(Selected text)

But look at the passage again, and ask yourself a question: when the paralyzed man had been lowered to the floor, and Jesus was watching the man's friends, it says "he saw their faith." How? What did Jesus see, that indicated such faith? Was it just their great effort in making a way around the crowd, or was it something else?
The Bible doesn't explain, but I once heard a very wise preacher who probably had the answer. Jesus watched the men carefully lowering their friend to be healed .... and then they dropped the ropes!
They let go of the ropes because they knew Jesus would heal the man; they had complete faith that He wouldn't refuse, or fail. So, they didn't even hold on, in case they had to pull him back up again. They knew that once he got to Jesus, he'd be healed, stand up, and walk out by himself. That's faith: and that's what Jesus saw. And their faith was rewarded; the man was healed.

(End Selected text)
(Provided records)

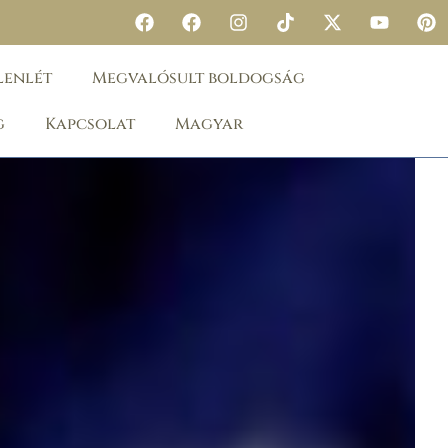
lenlét
Megvalósult boldogság
g
Kapcsolat
Magyar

(End Provided records)

**Work instructions:**
1. Decide whether each statement agrees with the excerpt about the paralyzed man's friends: (a) The Bible explains what Jesus saw that showed the friends' faith. (b) The friends let go of the ropes while lowering the man. (c) The man was healed. Answer yes or no for each, and quote the words of the excerpt that settle it.
2. Carry on the excerpt about the paralyzed man's friends, writing on from its final sentence.

**Exercise responses:**
1.
(a) No: "The Bible doesn't explain"
(b) Yes: "and then they dropped the ropes!"
(c) Yes: "the man was healed."

2.
If you're a born again Christian, you have plenty of needs in your life. There are things that you know only God can do for you ... such as showing you His will for your life, or helping you to make an important decision, or perhaps something as practical as choosing a mate, finding a job, or deciding where to live. Maybe you have a physical or mental infirmity that requires His intervention. You pray, and you ask His help .... but what sort of faith do you have? Is it the kind that leads you to pray, but without any real expectation that He'll answer? Or is it the kind of faith that really and truly puts the situation in God's hands, and forsakes your own "wisdom" and half-baked solutions?
It has been truly said that God won't do for a man what the man can do for himself. If you need a job, God might not just drop it into your lap; yes, you have to pray, but then you have to do what you can to find it. If you're sick, you need to pray about it; but God doesn't usually send a team of doctors to your front door. You and I have to do our part. But when faith is called for (and it's always called for, in a Christian's life), we need to be willing and able to put it in God's hands, and expect Him to act. Most Christians, sadly, don't do that; if they were honest, they'd pray, "God, I need your help, but I don't really expect it, so I'm going to work this thing out by myself." And that's not the kind of faith that Jesus notices.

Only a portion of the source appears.